Saturday, July 28, 2012

'Modern Family' producer 'thrilled' by end of dispute - Philadelphia Inquirer

All's well that ends well.

Word that the contract dispute involving several members of the cast of “Modern Family” came Friday evening just as Steve Levitan, one of the show's creators, was chatting with a few reporters at an ABC party in Beverly Hills.

Another reporter came up and told him the deal was done.

“That is fantastic news,” he said, laughing. “I love that I'm hearing it like this. I'm not surprised, but I'm of course thrilled and I cannot wait to get back onstage Monday morning and start making this show again...and I'm very happy for my friends in the cast, for their success. I really am.”

Even before that, though, Levitan had seemed confident that the salary disagreement would be worked out in plenty of time for the fourth season of the ABC hit.

“Sometimes you just read this stuff and you kind of laugh, because it barely resembles what's actually happening... or it doesn't capture the true tone of what's going on,” Levitan said of the coverage of the situation, which including the filing of a lawsuit by cast members Sofia Vergara, Jesse Tyler Ferguson, Eric Stonestreet, Julie Bowen, Ty Burrell and Ed O'Neill.

Asked by a reporter if there were any “big plans for Lily this season” -- the preschooler played by Aubrey Anderson-Emmons -- Levitan quipped, “The day Lily holds out, we're really f---ed.”

Did “Lily” show up for Thursday's table read?

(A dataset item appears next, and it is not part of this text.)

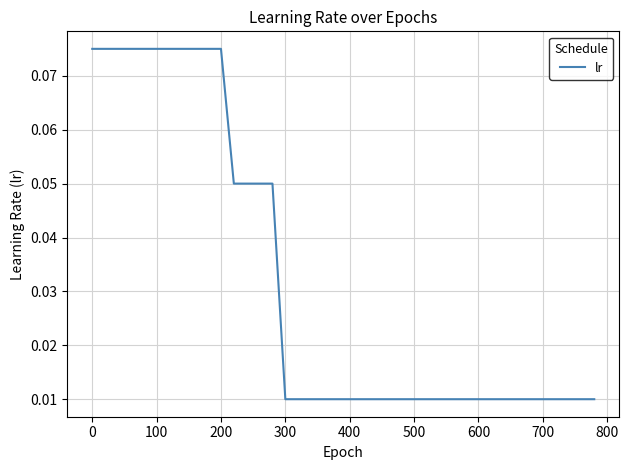

How many lines are shown in the chart?

1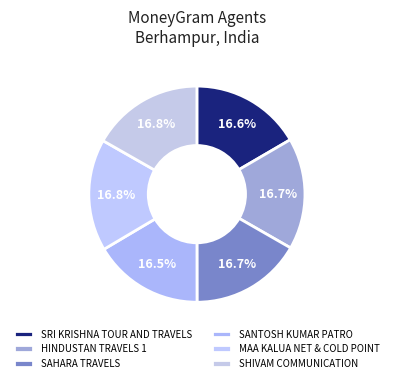

What portion of the pie excludes SAHARA TRAVELS?

83.3%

I asked.

“I don't know where [she was],” he said. “She's either playing coy, or playing house.”

Though he's spoken with the young actors on the show, “we didn't talk about the contracts with the kids. You know, I believe in preserving their childhood as long as possible.”

“Listen, we want everybody to share appropriately in the success of the show. We really do.”

Though the suing cast members had failed to show for a table read earlier in the week, they did appear for one on Thursday, which Levitan said went well.

“I mean these are very good friends of ours,” and though both sides “had to play our roles...it was all we could do not to call and talk.”

Sources told the Hollywood Reporter  that the new deal would boost the actors' salaries for Season 4 from $65,000 per episode to more than $150,000 (and average closer to $175,000 per episode when bonuses were included), a bit less than the $200,000 an episode the main cast members had been seeking.

No real surprise here: As NBC entertainment president Jennifer Salke -- who helped develop the series when she worked at 20th Century Fox Television -- had remarked earlier in the week: “These things have a way of working out.”